Menuntut Keadilan dalam Sidang Kasus Tambang Pasir Galunggung

Jurnalis Berita

By Jurnalis Berita

Proses persidangan terhadap Endang Abdul Malik (EAM), yang juga dikenal sebagai Endang Juta (EJ), terus bergulir di Pengadilan Negeri Bandung. Pada hari Senin, 24 November 2025, EJ kembali menjalani sidang lanjutan yang merupakan sidang keempat dalam rangkaian proses hukum ini. Agenda sidang kali ini adalah mendengarkan keterangan dari sejumlah saksi yang dihadirkan oleh Jaksa Penuntut Umum, terdiri dari perwakilan ESDM Wilayah VI Tasikmalaya, ESDM Pemerintah Provinsi Jawa Barat, serta Perum Perhutani.

Ketiga saksi tersebut sebelumnya telah lebih dulu diperiksa oleh penyidik dari Polda Jawa Barat melalui proses BAP. Dalam sidang yang diketuai oleh Panji Surono, para saksi kembali diinterogasi secara intensif.
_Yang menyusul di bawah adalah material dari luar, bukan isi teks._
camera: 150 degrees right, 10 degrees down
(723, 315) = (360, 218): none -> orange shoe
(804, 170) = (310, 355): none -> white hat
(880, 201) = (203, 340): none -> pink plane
Namun, secara umum mereka menyatakan tidak memiliki pengetahuan atau informasi mengenai aktivitas pertambangan yang diduga ilegal dari perusahaan yang dikelola oleh EJ.
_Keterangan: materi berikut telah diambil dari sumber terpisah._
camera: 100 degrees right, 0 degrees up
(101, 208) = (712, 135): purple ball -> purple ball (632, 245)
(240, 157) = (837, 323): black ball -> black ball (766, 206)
Dinamika persidangan ini kemudian menjadi sorotan publik setelah seorang netizen mengunggah foto-foto dari ruang sidang di media sosial, dilengkapi keterangan singkat mengenai para saksi dan pasal yang menjerat EJ. Dalam unggahan itu disebutkan bahwa EJ dijerat dengan Pasal 158 Undang-Undang Minerba dengan ancaman hukuman maksimal 5 tahun penjara serta denda hingga 100 miliar rupiah.

Postingan tersebut memicu gelombang respons dari warganet. Banyak di antara mereka yang menyampaikan dukungan terhadap penegakan hukum dalam kasus tambang pasir Galunggung, terutama yang berkaitan dengan operasi yang diduga dikendalikan oleh EJ. Salah satu akun, @Boxxx, menulis, “Mantappp bersih, lakukan sesuai hukum dan usut tuntas sampai akar tanpa pandang bulu Deni indonesia maju.” Tanggapan serupa datang dari @Roxxx yang menyatakan dugaan bahwa EJ hanyalah aktor lapangan, sementara aliran uang hasil tambang dibagi-bagikan kepada berbagai pihak, termasuk oknum pejabat pemerintah, aparat keamanan, LSM, media, dan tokoh masyarakat. Ia memperkirakan dari setiap 1 juta rupiah pendapatan, EJ hanya mengantongi 300 ribu, sementara 700 ribu lainnya digunakan untuk “koordinasi” dengan pihak-pihak terkait.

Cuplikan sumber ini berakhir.